Tasks to complete:
a) Summarize the coin-toss simulation walkthrough in two sentences.
b) Pick up the coin-toss simulation walkthrough after its final sentence and keep writing.

Exercise passage:
____

Each trial number u of n is one more than
the previous one.
So type n for u of n.
As usual, we use Tab to scroll down.
Enter 1 for the starting value.
Enter 50 for the maximum number of trials.
Then, Tab Down and click OK.
You've generated the trial numbers.
Use the nav pad to move to the top of column B and type N-O-H
for number of heads.
In cell B1 not the formula cell
you're going to type in sum of randInt of 0, 1, and 500,
which will give us the number of heads.
So here we go.
Type in the equal sign S-U-M for sum.
Then press Catalog and select randInt.
0 comma 1 500 and the right paren twice.
Now we have the number of heads from the first trial.
To do the same for each of the 50 trials, press Menu.
And under Data, select Fill down.
Now press the Down Arrow until cell B50.
Then press Enter.
Notice the time clock, indicating that the Nspire is
executing all 50 trials of 500 coin tosses, and recording the
corresponding number of heads for each trial.
They now appear in the B cell.
So far in column B, we have the number of heads in 500
flips that correspond to each of the 50 trials.

____

[Data items]

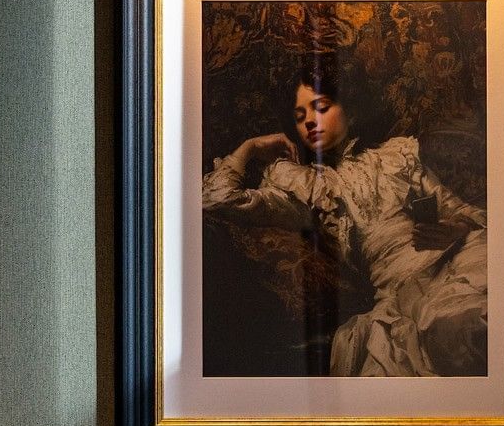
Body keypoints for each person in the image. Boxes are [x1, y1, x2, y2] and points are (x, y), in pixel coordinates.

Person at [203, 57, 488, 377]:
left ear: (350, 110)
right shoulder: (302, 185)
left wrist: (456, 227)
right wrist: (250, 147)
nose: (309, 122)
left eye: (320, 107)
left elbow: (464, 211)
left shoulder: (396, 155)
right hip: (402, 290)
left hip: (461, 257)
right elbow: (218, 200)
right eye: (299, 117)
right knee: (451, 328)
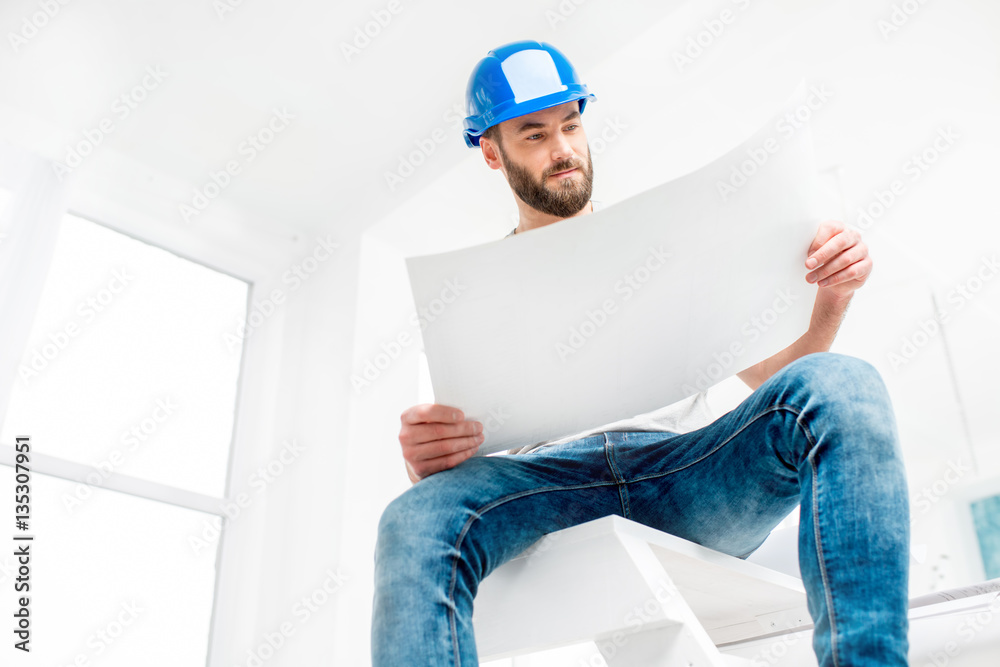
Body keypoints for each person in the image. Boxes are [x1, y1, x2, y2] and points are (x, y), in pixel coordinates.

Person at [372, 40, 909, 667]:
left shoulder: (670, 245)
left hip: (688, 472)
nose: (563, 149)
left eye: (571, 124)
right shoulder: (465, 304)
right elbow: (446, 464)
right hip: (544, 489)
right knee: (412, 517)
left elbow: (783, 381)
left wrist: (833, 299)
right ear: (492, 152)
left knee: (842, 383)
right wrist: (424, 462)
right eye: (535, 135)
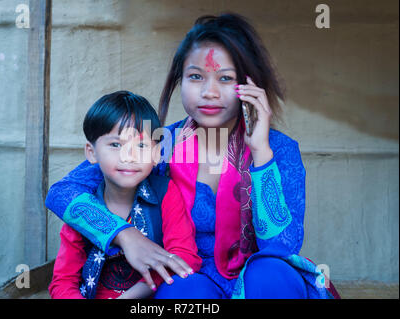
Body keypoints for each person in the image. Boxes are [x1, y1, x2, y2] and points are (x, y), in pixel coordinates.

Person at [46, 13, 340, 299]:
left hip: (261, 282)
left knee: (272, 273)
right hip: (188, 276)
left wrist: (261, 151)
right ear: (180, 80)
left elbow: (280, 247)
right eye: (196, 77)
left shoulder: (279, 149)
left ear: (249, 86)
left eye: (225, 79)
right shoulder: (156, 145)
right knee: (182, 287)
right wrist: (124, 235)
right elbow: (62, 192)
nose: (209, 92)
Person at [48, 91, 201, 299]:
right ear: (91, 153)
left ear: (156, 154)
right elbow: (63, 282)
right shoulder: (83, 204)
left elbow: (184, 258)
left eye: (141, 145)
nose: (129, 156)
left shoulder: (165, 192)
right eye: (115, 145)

____

Results of the exercise:
a) The walkthrough generates trial numbers by typing n for u of n, with a starting value of 1 and a maximum of 50 trials. It then labels column B "NOH" for number of heads, enters the sum of randInt of 0, 1, and 500 in cell B1, and fills down to B50, so the Nspire records the number of heads in 500 flips for each of the 50 trials.

b)
Our last step is to show that as we move from 500 flips to
1,000 to 1,500 and so on, all the way to 25,000 flips, the
ratio of the cumulative heads to the total number of flips
closer and closer to 1/2, or 0.5, or 50%.
This chart will help you understand the
formula we will be using.
We'll create a third column C of the ratios of cumulating
heads over cumulating flips.
The first ratio is simply H1 over 500.
In the second, it's the heads H1 plus H2 over 500 times 2,
or 1,000 flips.
After three trials, the ratio of heads is the sum of H1 plus
H2 plus H3 over 500 times 3, or 1,500 trials and so on.
One more comment before we resume.
In the formula we'll use on the Nspire, the variable A
stands for the numbers in column A. And the variable B
stands for the numbers in column B. I think we're ready.
Use the nav pad to move to the top of column C and type r for
ratio of total heads to total flips.
Then move down to the formula row.
We'll enter the ratio you see here.
So first press Control and the division symbol for a fraction
placeholder.
Type C-U-M-, short for cumulative, followed by S-U-M,
left paren B and right paren.
In the denominator, enter 500 times A,
the column A variable.
Finally, press the Right Arrow and press Enter.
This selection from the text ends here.